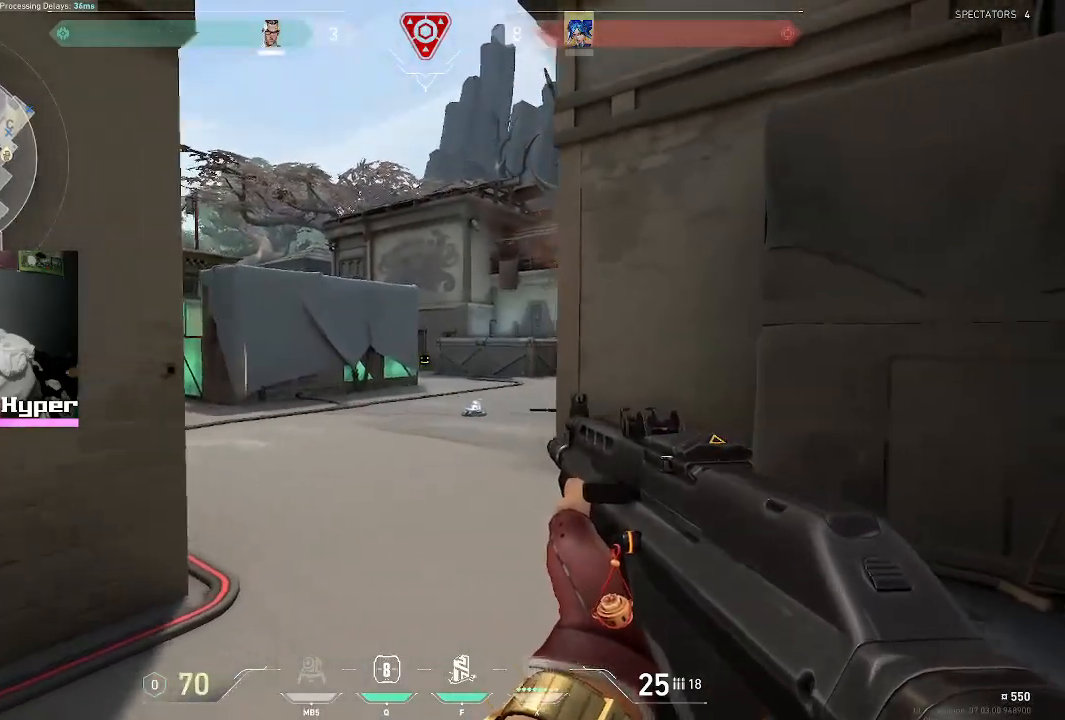
{"keys": ["a"], "mouse": [], "events": [[50, "a", "up"], [367, "a", "down"]]}
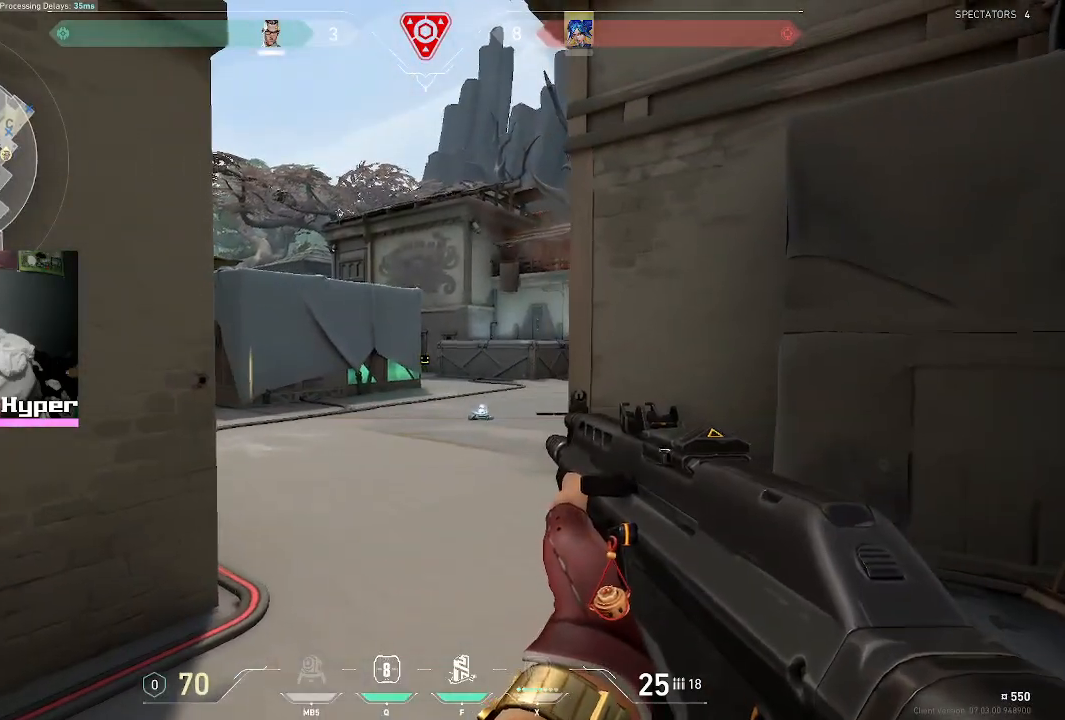
{"keys": [], "mouse": [], "events": [[50, "a", "up"], [283, "a", "down"], [450, "a", "up"]]}
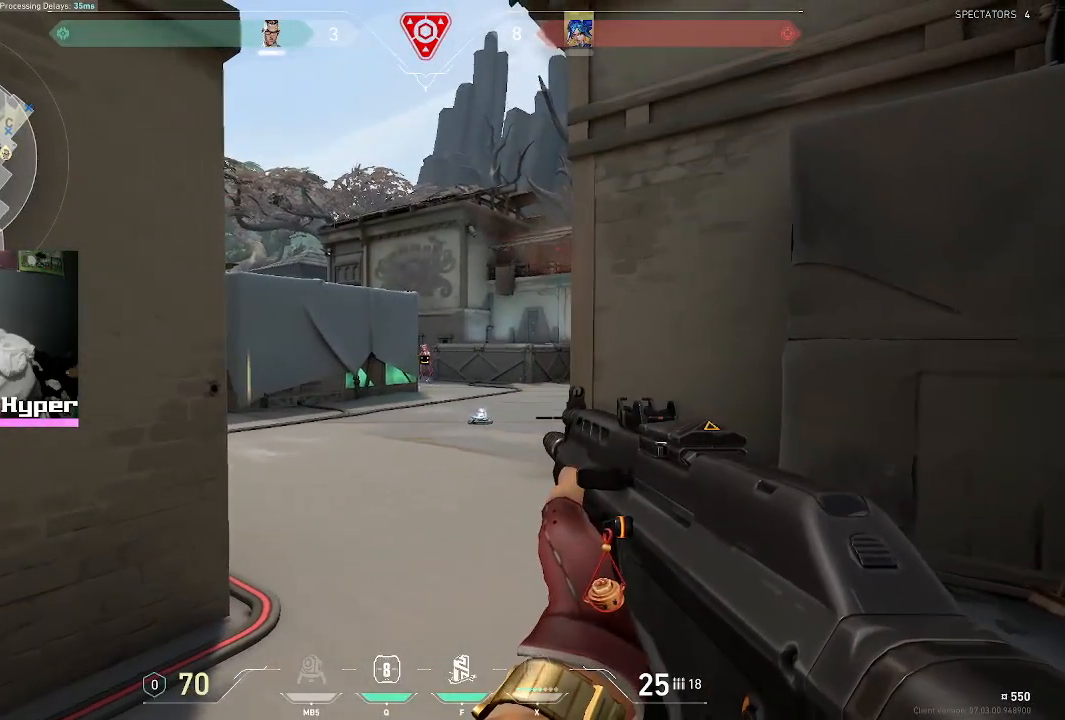
{"keys": [], "mouse": ["left"], "events": [[183, "mouse_left", "down"], [267, "d", "down"], [367, "mouse_left", "up"], [450, "mouse_left", "down"], [500, "d", "up"]]}
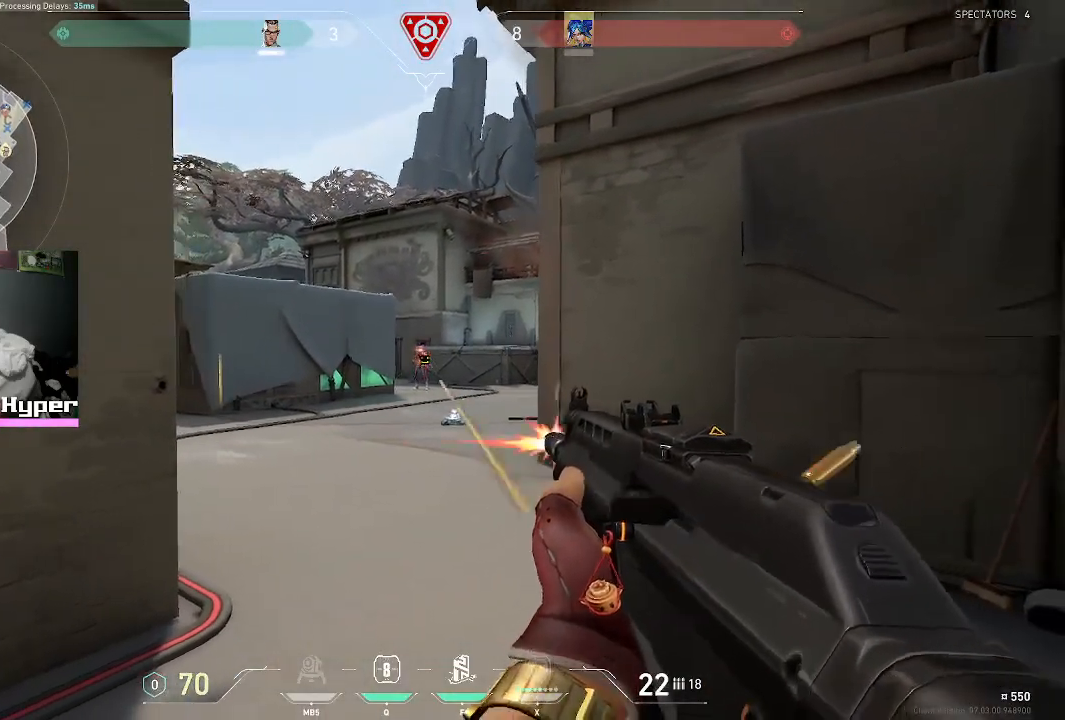
{"keys": ["r"], "mouse": ["left"], "events": [[183, "mouse_left", "up"], [283, "mouse_left", "down"], [467, "r", "down"]]}
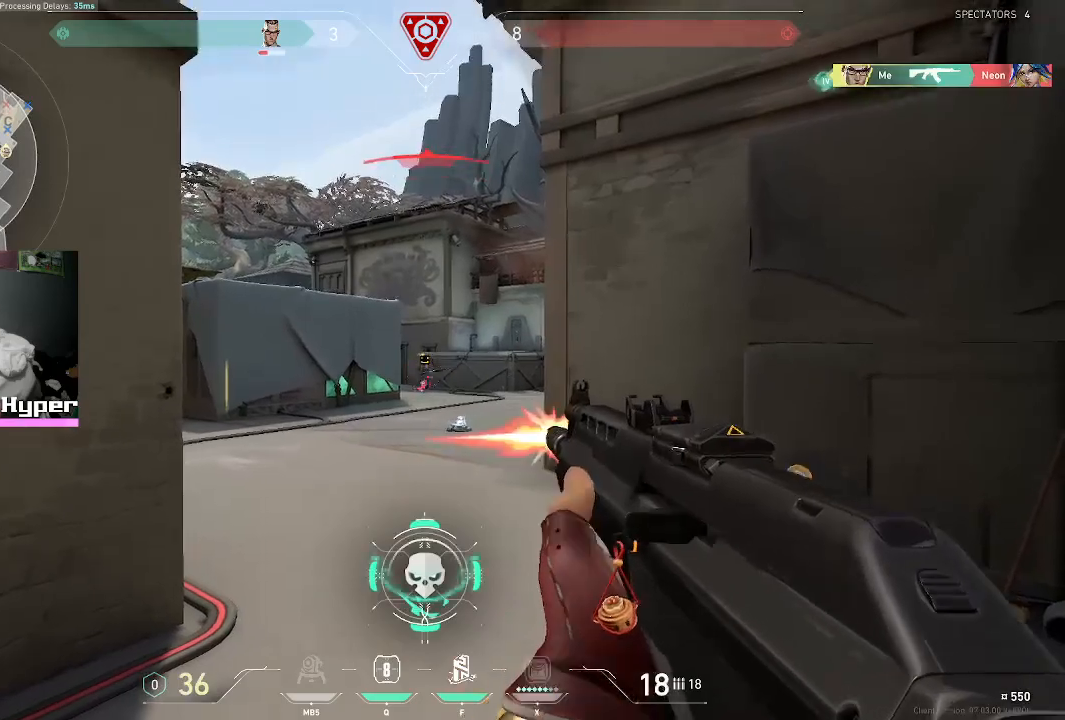
{"keys": ["w"], "mouse": [], "events": [[17, "mouse_left", "up"], [100, "r", "up"], [100, "w", "down"], [350, "3", "down"], [433, "3", "up"]]}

· · · · ·

Repeat each entry exactly. Pictures do not belong in the copy.

(TASK ANSWER)
{"keys": ["a"], "mouse": [], "events": [[50, "a", "up"], [367, "a", "down"]]}
{"keys": [], "mouse": [], "events": [[50, "a", "up"], [283, "a", "down"], [450, "a", "up"]]}
{"keys": [], "mouse": ["left"], "events": [[183, "mouse_left", "down"], [267, "d", "down"], [367, "mouse_left", "up"], [450, "mouse_left", "down"], [500, "d", "up"]]}
{"keys": ["r"], "mouse": ["left"], "events": [[183, "mouse_left", "up"], [283, "mouse_left", "down"], [467, "r", "down"]]}
{"keys": ["w"], "mouse": [], "events": [[17, "mouse_left", "up"], [100, "r", "up"], [100, "w", "down"], [350, "3", "down"], [433, "3", "up"]]}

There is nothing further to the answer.